### Study text

# What factory load to use?



## royy2 (Sep 10, 2006)

I am getting back into rifle hunting after a 10 year absence. I bought a new Weatherby Vanguard Deluxe 30.06. I will be hunting in the woods of northern MN and the majority of my shots will be under 150 yds.

I've read where I should try several different loads and see which one shoots best, but I don't really have the cash to go by 5 boxes of shells at $25.00 a box just to find one that shoots better then the others. What is a good, readily available (and cheap) factory load for that rifle and hunting situation? What would be the best grain to use? How about a good "premium" load?

Also, I heard that when I find a good round, I should always use the same type of ammo. Is that true? Thanks much.


----------



## Horsager (Aug 31, 2006)

My preference in an '06 would be 165gn bullet, after that I don't think there is really much difference in which brand of factory ammo you buy. The cheap versions from Winchester, Remington, and Federal will all likely shoot very well in your rifle. Vanguard's, and their model 1500 brethren of many different importers aren't generally fussy about a particular brand or bullet weight within reason. I do think it's worth buying a box of each to start with though, they'll all run you in the neighborhood of $10-$15/box. That will tell you what brand of ammo your rifle likes. If your rifle shoots one brand of "standard" ammo much better than another, it's likely it will shoot that brand of premium ammo better as well. Many hunters are able to shoot factory "standard" and "premium" ammo of the same manufacturer/bullet weight to the same point of impact, leading me to believe that loads of the same bullet weight are often loaded with the same powder charges, seating deapth, basically all is the same except for the bullet that is perched on top of it all. Most important of all, whatever you end up using, sight your rifle in with the same ammo you will be using to hunt.

:strapped:


----------



## Remington 7400 (Dec 14, 2005)

Before I started handloading I shot Winchester (gray box) 150 grain Power Points. Now that I handload, I use 150 grain Power Points! Just basically duplicate the Winchester factory load. Man I love that bullet.  ALWAYS ALWAYS ALWAYS go into the woods with the same ammo you practice with! :beer:


----------



## royy2 (Sep 10, 2006)

Thanks much for the help!


----------

######
### Records supplied

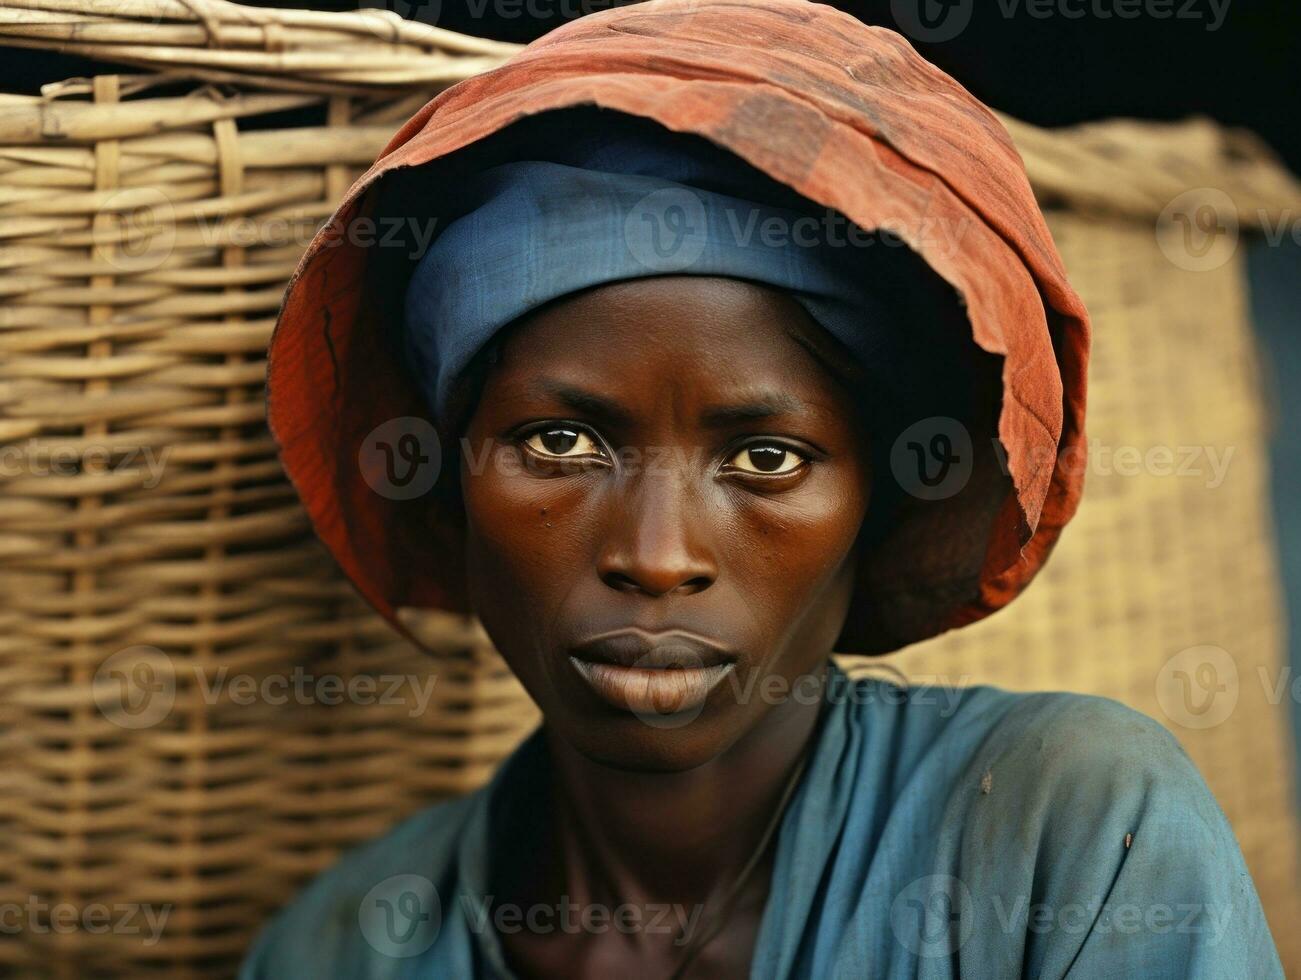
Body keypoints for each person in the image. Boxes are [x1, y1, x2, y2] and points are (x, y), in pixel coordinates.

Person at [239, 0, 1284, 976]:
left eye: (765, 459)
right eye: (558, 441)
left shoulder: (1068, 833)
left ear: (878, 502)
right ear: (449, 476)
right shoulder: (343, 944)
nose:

######

• **What you will do**
In the thread on choosing a factory load for a 30.06, what bullet weight does Horsager prefer in an '06?

• **Solution to this problem**
A 165-grain bullet.